Comments for Toward server-sent data w/o iframes
I would, however, like to see a small XMLSocket package from a Flash person that comes bundled w/ an exposed JS API.
I have to test, but mmm.
It's not that I'm so fond of Java but I know a lot of people who are.
I noted with some interest the continuation support announced in the new Jetty. Perhaps it will provide an answer for Java folks someday (or they could just use Rhino w/ continuations and avoid the throw/catch hackery), but things like Twisted Python and mod_pubsub are here today. No waiting, and no condescending programming language to deal with. Give them a look.
Regards
I'm curious about this mod_pubsub thing (have been for a while now) but if I go to the URL you gave (http://mod-pubsub.org/) I get: "You don't have permission to access / on this server."

* * * * * * * * *

ACTIVITY LIST:
A: Print the part of the comment thread starting with "Comments for Toward" and going on through "test, but mmm.".
B: According to the comment thread, why does the commenter recommend Twisted Python and mod_pubsub instead of waiting for the new Jetty's continuation support?
None of the lines are needed for this work.

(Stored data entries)
* * * * * * * * *

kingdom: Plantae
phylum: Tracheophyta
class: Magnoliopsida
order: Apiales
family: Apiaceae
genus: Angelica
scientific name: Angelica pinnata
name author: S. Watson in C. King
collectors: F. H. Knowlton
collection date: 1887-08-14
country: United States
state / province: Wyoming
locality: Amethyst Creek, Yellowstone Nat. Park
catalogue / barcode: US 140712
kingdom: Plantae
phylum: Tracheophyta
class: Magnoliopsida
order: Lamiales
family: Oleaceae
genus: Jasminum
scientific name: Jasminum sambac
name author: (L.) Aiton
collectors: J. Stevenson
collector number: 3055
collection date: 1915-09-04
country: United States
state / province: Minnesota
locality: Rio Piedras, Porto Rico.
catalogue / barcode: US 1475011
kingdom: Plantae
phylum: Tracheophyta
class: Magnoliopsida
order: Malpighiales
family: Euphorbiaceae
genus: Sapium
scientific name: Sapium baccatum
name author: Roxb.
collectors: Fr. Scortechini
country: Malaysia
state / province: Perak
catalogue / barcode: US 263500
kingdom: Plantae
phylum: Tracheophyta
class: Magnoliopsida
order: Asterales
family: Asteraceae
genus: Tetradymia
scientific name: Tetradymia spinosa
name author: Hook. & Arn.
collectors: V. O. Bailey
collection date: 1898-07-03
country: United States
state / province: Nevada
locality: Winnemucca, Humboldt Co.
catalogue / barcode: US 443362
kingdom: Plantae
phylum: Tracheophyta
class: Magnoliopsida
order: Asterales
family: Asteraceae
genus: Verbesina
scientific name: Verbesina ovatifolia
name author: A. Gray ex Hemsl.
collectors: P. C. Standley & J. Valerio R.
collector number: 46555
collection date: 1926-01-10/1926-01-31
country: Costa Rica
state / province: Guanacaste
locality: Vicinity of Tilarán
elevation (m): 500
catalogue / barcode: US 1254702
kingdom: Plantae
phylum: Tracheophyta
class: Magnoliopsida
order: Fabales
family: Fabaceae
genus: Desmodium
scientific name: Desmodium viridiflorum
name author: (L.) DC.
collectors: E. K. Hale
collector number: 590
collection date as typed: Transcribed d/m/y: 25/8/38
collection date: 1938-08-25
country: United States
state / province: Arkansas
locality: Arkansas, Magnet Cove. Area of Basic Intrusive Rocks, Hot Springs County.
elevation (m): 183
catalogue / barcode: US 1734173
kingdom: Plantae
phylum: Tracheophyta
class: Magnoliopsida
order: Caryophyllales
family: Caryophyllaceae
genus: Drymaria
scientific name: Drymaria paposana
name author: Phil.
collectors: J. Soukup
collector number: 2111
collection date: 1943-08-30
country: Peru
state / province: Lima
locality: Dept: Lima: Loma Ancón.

* * * * * * * * *

EXERCISE RESULTS:
A:
Comments for Toward server-sent data w/o iframes
I would, however, like to see a small XMLSocket package from a Flash person that comes bundled w/ an exposed JS API.
I have to test, but mmm.

B: Twisted Python and mod_pubsub are available today, so there's no waiting. They also spare the user from dealing with a condescending programming language.